Since then, celebrities have come out to express their support for the 37-year-old mum of six.
What does this surgery mean for Angelina? Well, for one, it will not define her, but it will change her. It will make her life fuller knowing that she doesn’t have to look over her shoulder like she did when she had an 87 percent risk of breast cancer and 50 percent risk of ovarian cancer.
… Most importantly, what does her news mean to you? What it means is simple. The most important thing for you to do today is to gather your family’s cancer history on your mother’s side and yes, even your father’s side, and take it to a doctor you trust to start the conversation.
Angelina’s husband, Brad Pitt, also spoke to London’s Evening Standard about Angelina’s decision. According to E! Online, he called her action “absolutely heroic”, adding: “All I want…is for her to have a long and healthy life, with myself and our children. This is a happy day for our family.”
Angelina originally mentioned Brad in her New York Times article, saying that he “is so loving and supportive”.
Brad Pitt’s mother, Jane Pitt, also released a statement saying that she was “so very proud” of what Angelina had done. “This means so much to our family especially our grandchildren,” she added.
James Haven, Angelina’s brother, has also commented about the decision, saying that he is “so grateful to be her brother”. He wrote: “My sister like our mother always put her children first.”
Meanwhile, Angelina’s father John Voight said he saw Angelina just two days ago and didn’t know.
Voight told The New York Daily News: ‘I saw her two days ago with my son Jamie. We all got together for his birthday, with her and Brad [Pitt]. But I didn’t know. It wasn’t obvious at all.”
“My love and admiration for my daughter can’t be explained in words.”
Yesterday, Angelina Jolie wrote that she has a “faulty” gene, BRCA1. Her doctor’s estimated that this gave her an 87 percent risk of breast cancer and a 50 percent risk of ovarian cancer. As a result, Angelina opted for a preventative mastectomy and finished the three months of medical procedures on April 27.
I made a decision to have a preventive double mastectomy. I started with the breasts, as my risk of breast cancer is higher than my risk of ovarian cancer, and the surgery is more complex.
There’s a history here. Tragically, Angelina’s mother died at the age of 56 in 2007 after a decade of fighting ovarian cancer.
In a 2011 interview with 60 minutes, Angelina praised her mother and claimed that she “will never be as good a mother as she was… she was the most generous, loving – she’s better than me.”
And it was her death that largely triggered Angelina’s decision about the double mastectomy. Because, as she explains in the New York Times – Angelina’s children ask about their grandmother, who some of them never got to meet before she died.

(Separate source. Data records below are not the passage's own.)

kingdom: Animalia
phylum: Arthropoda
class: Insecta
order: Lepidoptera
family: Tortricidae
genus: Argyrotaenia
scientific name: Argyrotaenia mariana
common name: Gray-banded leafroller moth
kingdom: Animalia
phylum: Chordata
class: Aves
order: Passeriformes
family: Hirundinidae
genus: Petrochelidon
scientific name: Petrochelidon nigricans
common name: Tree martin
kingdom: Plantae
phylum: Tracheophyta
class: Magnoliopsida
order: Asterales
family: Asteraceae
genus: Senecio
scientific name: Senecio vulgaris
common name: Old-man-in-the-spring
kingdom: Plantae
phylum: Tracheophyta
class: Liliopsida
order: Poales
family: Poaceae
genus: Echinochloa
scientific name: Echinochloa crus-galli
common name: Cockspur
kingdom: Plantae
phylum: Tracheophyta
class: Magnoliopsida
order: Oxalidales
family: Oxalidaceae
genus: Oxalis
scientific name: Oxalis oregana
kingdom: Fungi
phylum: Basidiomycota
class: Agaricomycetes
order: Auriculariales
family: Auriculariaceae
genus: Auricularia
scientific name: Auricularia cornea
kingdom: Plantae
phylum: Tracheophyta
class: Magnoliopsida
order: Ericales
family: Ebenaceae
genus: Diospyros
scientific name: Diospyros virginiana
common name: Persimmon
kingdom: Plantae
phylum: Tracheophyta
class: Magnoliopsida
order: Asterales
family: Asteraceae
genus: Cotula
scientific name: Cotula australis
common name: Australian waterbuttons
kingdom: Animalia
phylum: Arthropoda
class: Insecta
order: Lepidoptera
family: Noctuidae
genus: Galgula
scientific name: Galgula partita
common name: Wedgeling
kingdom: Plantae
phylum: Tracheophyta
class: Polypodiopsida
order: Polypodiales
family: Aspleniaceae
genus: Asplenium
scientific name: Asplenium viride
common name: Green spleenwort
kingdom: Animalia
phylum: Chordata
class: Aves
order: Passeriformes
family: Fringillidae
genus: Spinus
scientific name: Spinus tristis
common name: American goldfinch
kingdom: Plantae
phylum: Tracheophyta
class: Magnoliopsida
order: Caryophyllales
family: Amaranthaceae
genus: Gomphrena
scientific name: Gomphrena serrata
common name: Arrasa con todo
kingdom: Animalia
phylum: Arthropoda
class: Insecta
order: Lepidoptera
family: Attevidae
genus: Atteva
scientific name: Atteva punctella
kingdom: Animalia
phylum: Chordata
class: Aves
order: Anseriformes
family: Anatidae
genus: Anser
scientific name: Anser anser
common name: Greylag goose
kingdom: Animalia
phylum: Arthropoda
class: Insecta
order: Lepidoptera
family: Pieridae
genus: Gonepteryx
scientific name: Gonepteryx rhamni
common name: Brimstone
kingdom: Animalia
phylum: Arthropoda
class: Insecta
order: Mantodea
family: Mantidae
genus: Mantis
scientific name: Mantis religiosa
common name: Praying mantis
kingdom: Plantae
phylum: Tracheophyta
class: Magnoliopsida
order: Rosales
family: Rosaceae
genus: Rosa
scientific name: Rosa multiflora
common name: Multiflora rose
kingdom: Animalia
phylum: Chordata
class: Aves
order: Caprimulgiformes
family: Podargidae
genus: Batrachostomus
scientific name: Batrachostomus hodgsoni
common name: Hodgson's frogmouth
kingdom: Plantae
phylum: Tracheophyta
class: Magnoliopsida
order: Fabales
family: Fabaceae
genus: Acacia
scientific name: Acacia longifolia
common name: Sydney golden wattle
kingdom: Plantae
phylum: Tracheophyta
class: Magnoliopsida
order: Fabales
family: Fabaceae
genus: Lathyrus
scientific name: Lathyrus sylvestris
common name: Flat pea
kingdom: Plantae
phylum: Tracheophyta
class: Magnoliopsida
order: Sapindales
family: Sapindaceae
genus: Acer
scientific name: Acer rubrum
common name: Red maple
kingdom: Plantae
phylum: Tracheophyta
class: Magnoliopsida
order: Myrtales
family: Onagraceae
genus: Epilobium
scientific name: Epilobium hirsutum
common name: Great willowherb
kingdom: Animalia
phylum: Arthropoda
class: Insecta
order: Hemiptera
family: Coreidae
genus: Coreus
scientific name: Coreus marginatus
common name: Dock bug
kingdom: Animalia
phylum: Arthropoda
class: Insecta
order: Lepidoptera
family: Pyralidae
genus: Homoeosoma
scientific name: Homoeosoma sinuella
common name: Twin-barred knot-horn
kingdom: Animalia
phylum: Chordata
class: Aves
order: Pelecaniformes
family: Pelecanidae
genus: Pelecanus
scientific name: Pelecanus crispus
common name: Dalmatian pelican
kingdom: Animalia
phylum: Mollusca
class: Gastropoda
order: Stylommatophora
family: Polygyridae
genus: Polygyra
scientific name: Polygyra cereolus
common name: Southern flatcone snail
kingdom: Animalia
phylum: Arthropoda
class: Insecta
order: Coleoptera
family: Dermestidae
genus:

In the New York Times article, Angelina explains the entire process behind a double mastectomy. She describes what happens during the first procedure, called a “nipple delay” where tests are done to establish whether there is disease behind or within the nipple and, while she admits it is painful and causes bruising, gave her the best chance of keeping her nipples despite losing her breasts. She then went through the major operation and writes about how it feels when you wake up, taking us through the final reconstruction of the breasts and explaining that the results “can be beautiful”.